Cronache

La donna che per mestiere prende il ferro a martellate

Annamaria Rostagny fa il fabbro da 8 anni: prima era scenografa

Antonio Bovetti

È facile trovare un negozio di telefonini, ma scovare un fabbro è cosa ardua: «Un mestiere che sta scomparendo» è la risposta più corrente alle nostre ricerche.
Al contrario, se ci incamminiamo tra i vicoli del centro storico genovese, memori dell'antico detto «c'è di tutto come a Genova», si può trovare anche una signora, bionda con gli occhi verdi, che del mestiere del fabbro ne ha fatto il suo abituale lavoro.
Da quando fa questo mestiere e perché proprio il fabbro?
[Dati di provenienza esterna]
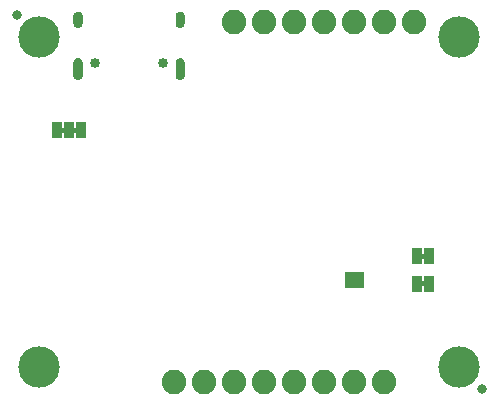
<source format=gbs>
G75*
%MOIN*%
%OFA0B0*%
%FSLAX25Y25*%
%IPPOS*%
%LPD*%
%AMOC8*
5,1,8,0,0,1.08239X$1,22.5*
%
%ADD10C,0.13800*%
%ADD11R,0.03300X0.05800*%
%ADD12C,0.00500*%
%ADD13C,0.03300*%
%ADD14C,0.08200*%
%ADD15C,0.03359*%
%ADD16C,0.00600*%
D10*
X0163333Y0085000D03*
X0303333Y0085000D03*
X0303333Y0194900D03*
X0163333Y0194900D03*
D11*
X0169333Y0163900D03*
X0173333Y0163900D03*
X0177333Y0163900D03*
X0266733Y0113900D03*
X0269933Y0113900D03*
X0289333Y0112800D03*
X0293333Y0112800D03*
X0293333Y0121900D03*
X0289333Y0121900D03*
D12*
X0290583Y0121860D02*
X0292083Y0121860D01*
X0292083Y0121400D02*
X0292083Y0122400D01*
X0290583Y0122400D01*
X0290583Y0121400D01*
X0292083Y0121400D01*
X0292083Y0122359D02*
X0290583Y0122359D01*
X0290583Y0113300D02*
X0290583Y0112300D01*
X0292083Y0112300D01*
X0292083Y0113300D01*
X0290583Y0113300D01*
X0290583Y0112887D02*
X0292083Y0112887D01*
X0292083Y0112388D02*
X0290583Y0112388D01*
X0176083Y0163400D02*
X0176083Y0164400D01*
X0170583Y0164400D01*
X0170583Y0163400D01*
X0176083Y0163400D01*
X0176083Y0163735D02*
X0170583Y0163735D01*
X0170583Y0164234D02*
X0176083Y0164234D01*
D13*
X0155833Y0202400D03*
X0310833Y0077500D03*
D14*
X0278333Y0080000D03*
X0268333Y0080000D03*
X0258333Y0080000D03*
X0248333Y0080000D03*
X0238333Y0080000D03*
X0228333Y0080000D03*
X0218333Y0080000D03*
X0208333Y0080000D03*
X0228333Y0199900D03*
X0238333Y0199900D03*
X0248333Y0199900D03*
X0258333Y0199900D03*
X0268333Y0199900D03*
X0278333Y0199900D03*
X0288333Y0199900D03*
D15*
X0204611Y0186389D03*
X0181855Y0186389D03*
D16*
X0177407Y0186323D02*
X0175044Y0186323D01*
X0175044Y0186468D02*
X0175044Y0182137D01*
X0175079Y0181854D01*
X0175180Y0181588D01*
X0175341Y0181354D01*
X0175555Y0181165D01*
X0175807Y0181033D01*
X0176083Y0180965D01*
X0176368Y0180965D01*
X0176644Y0181033D01*
X0176896Y0181165D01*
X0177110Y0181354D01*
X0177271Y0181588D01*
X0177372Y0181854D01*
X0177407Y0182137D01*
X0177407Y0186468D01*
X0177372Y0186750D01*
X0177271Y0187017D01*
X0177110Y0187251D01*
X0176896Y0187440D01*
X0176644Y0187572D01*
X0176368Y0187640D01*
X0176083Y0187640D01*
X0175807Y0187572D01*
X0175555Y0187440D01*
X0175341Y0187251D01*
X0175180Y0187017D01*
X0175079Y0186750D01*
X0175044Y0186468D01*
X0175144Y0186922D02*
X0177307Y0186922D01*
X0176743Y0187520D02*
X0175708Y0187520D01*
X0175044Y0185725D02*
X0177407Y0185725D01*
X0177407Y0185126D02*
X0175044Y0185126D01*
X0175044Y0184528D02*
X0177407Y0184528D01*
X0177407Y0183929D02*
X0175044Y0183929D01*
X0175044Y0183331D02*
X0177407Y0183331D01*
X0177407Y0182732D02*
X0175044Y0182732D01*
X0175045Y0182134D02*
X0177406Y0182134D01*
X0177235Y0181535D02*
X0175216Y0181535D01*
X0176083Y0198346D02*
X0176368Y0198346D01*
X0176644Y0198415D01*
X0176896Y0198547D01*
X0177110Y0198736D01*
X0177271Y0198970D01*
X0177372Y0199236D01*
X0177407Y0199519D01*
X0177407Y0201960D01*
X0177372Y0202242D01*
X0177271Y0202509D01*
X0177110Y0202743D01*
X0176896Y0202932D01*
X0176644Y0203064D01*
X0176368Y0203132D01*
X0176083Y0203132D01*
X0175807Y0203064D01*
X0175555Y0202932D01*
X0175341Y0202743D01*
X0175180Y0202509D01*
X0175079Y0202242D01*
X0175044Y0201960D01*
X0175044Y0199519D01*
X0175079Y0199236D01*
X0175180Y0198970D01*
X0175341Y0198736D01*
X0175555Y0198547D01*
X0175807Y0198415D01*
X0176083Y0198346D01*
X0175234Y0198892D02*
X0177217Y0198892D01*
X0177403Y0199490D02*
X0175048Y0199490D01*
X0175044Y0200089D02*
X0177407Y0200089D01*
X0177407Y0200687D02*
X0175044Y0200687D01*
X0175044Y0201286D02*
X0177407Y0201286D01*
X0177407Y0201884D02*
X0175044Y0201884D01*
X0175170Y0202483D02*
X0177281Y0202483D01*
X0176574Y0203081D02*
X0175877Y0203081D01*
X0209060Y0201960D02*
X0209060Y0199519D01*
X0209094Y0199236D01*
X0209195Y0198970D01*
X0209357Y0198736D01*
X0209570Y0198547D01*
X0209822Y0198415D01*
X0210099Y0198346D01*
X0210384Y0198346D01*
X0210660Y0198415D01*
X0210912Y0198547D01*
X0211125Y0198736D01*
X0211287Y0198970D01*
X0211388Y0199236D01*
X0211422Y0199519D01*
X0211422Y0201960D01*
X0211388Y0202242D01*
X0211287Y0202509D01*
X0211125Y0202743D01*
X0210912Y0202932D01*
X0210660Y0203064D01*
X0210384Y0203132D01*
X0210099Y0203132D01*
X0209822Y0203064D01*
X0209570Y0202932D01*
X0209357Y0202743D01*
X0209195Y0202509D01*
X0209094Y0202242D01*
X0209060Y0201960D01*
X0209060Y0201884D02*
X0211422Y0201884D01*
X0211422Y0201286D02*
X0209060Y0201286D01*
X0209060Y0200687D02*
X0211422Y0200687D01*
X0211422Y0200089D02*
X0209060Y0200089D01*
X0209064Y0199490D02*
X0211419Y0199490D01*
X0211233Y0198892D02*
X0209249Y0198892D01*
X0209186Y0202483D02*
X0211297Y0202483D01*
X0210590Y0203081D02*
X0209892Y0203081D01*
X0210099Y0187640D02*
X0210384Y0187640D01*
X0210660Y0187572D01*
X0210912Y0187440D01*
X0211125Y0187251D01*
X0211287Y0187017D01*
X0211388Y0186750D01*
X0211422Y0186468D01*
X0211422Y0182137D01*
X0211388Y0181854D01*
X0211287Y0181588D01*
X0211125Y0181354D01*
X0210912Y0181165D01*
X0210660Y0181033D01*
X0210384Y0180965D01*
X0210099Y0180965D01*
X0209822Y0181033D01*
X0209570Y0181165D01*
X0209357Y0181354D01*
X0209195Y0181588D01*
X0209094Y0181854D01*
X0209060Y0182137D01*
X0209060Y0186468D01*
X0209094Y0186750D01*
X0209195Y0187017D01*
X0209357Y0187251D01*
X0209570Y0187440D01*
X0209822Y0187572D01*
X0210099Y0187640D01*
X0209723Y0187520D02*
X0210759Y0187520D01*
X0211323Y0186922D02*
X0209159Y0186922D01*
X0209060Y0186323D02*
X0211422Y0186323D01*
X0211422Y0185725D02*
X0209060Y0185725D01*
X0209060Y0185126D02*
X0211422Y0185126D01*
X0211422Y0184528D02*
X0209060Y0184528D01*
X0209060Y0183929D02*
X0211422Y0183929D01*
X0211422Y0183331D02*
X0209060Y0183331D01*
X0209060Y0182732D02*
X0211422Y0182732D01*
X0211422Y0182134D02*
X0209061Y0182134D01*
X0209232Y0181535D02*
X0211250Y0181535D01*
M02*

</source>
Chiediamo a Annamaria Rostagny.
«Faccio questo mestiere da circa otto anni, l'officina si chiama «La rosa di ferro», qui in vico della Rosa, a due passi da piazza Soziglia.
Mi piacciono i lavori manuali, ho fatto per 13 anni il falegname e, prima ancora, la scenografa. Preparavo le maschere per le rappresentazioni teatrali e per le controfigure, allestivo le scenografie delle commedie. È stato un bel periodo della mia vita, decidevo con il regista la coreografia che si doveva realizzare, poi mi inventavo tutto quel che serviva per creare l'atmosfera e dare vita alla commedia. Conservo ancora dei raccoglitori pieni di foto».
Fare il fabbro è molto più faticoso della falegnameria, perché ha cambiato? «Sapeste quante persiane mi sono dovuta portare sulle spalle?! Che fatica! ma non mi lamento. Nelle falegnamerie vige il detto Cento misure e un taglio, quando si taglia un pezzo si deve essere precisi o si butta via il legno, non si può rattoppare una porta o una finestra. In carpenteria meccanica invece ci si può arrangiare, si può inventare, il cancello può diventare più alto se lo si abbellisce con una serie di fiori sulla parte superiore, naturalmente in ferro battuto. Ci vuole molta forza per fare questo mestiere, ma ho le braccia buone e resisto bene».
Tante emozioni quando passa davanti ad un lavoro fatto da lei. «Speriamo che funzioni anche fra dieci anni! - penso -. Non mi affeziono alle mie creazioni, anche se costruire un cancello impegna molto, a parte la fatica che non è indifferente. Non è facile la messa a punto e l'allineamento di un portone o di un cancello; per avere la chiusura precisa bisogna capire la dinamica del movimento rotativo e con trucchetti, che non svelo, le porte fatte da me si aprono e si chiudono con la delicatezza di un accendino Dupont».
Quando un uomo arriva in negozio, c'è fiducia o vige un distaccato senso di scetticismo e perplessità?
«Non più di tanto, molti uomini discutono un po’, ma poi delegano la moglie per decidere anche i piccoli dettagli. Noi donne abbiamo il gusto del bello e molta fantasia. Decidono sempre le donne per i lavori importanti».
Quando in officina arriva una donna?
«Ci intendiamo subito, prima di tutto perché sanno quel che vogliono, poi perché tra noi donne c'è più intesa; le mie clienti capiscono anche le mie fatiche e ci si accorda su tutto. Le signore arrivano con idee funzionali e, a volte, mi spronano ad inventare figure nuove, faccio un esempio: quando si costruiscono lampadari, seggiole e tavolini, oppure para scintille per mettere davanti ai caminetti, molte acquirenti consigliano come ornare con fiori o figure che rendono l'opera più bella».
Quando arriva la stanchezza chiude bottega o stringe i denti?
«Devo lavorare e resisto, ma poi chi ha detto che le donne non possono fare il fabbro? Abbiamo una marcia in più e riusciamo a fare anche questo mestiere, fino a ieri, prettamente maschile! Dopo una giornata tra martellate e saldature elettriche, la notte dormo sonni profondi».


Cambierà nuovamente lavoro e lascerà ai figli questo mestiere?
«Penso di non cambiare, ma non lo posso assicurare, mia figlia viene ad aiutarmi solo per guadagnare qualche soldo, ma non continuerà a fare il fabbro e a me non dispiace».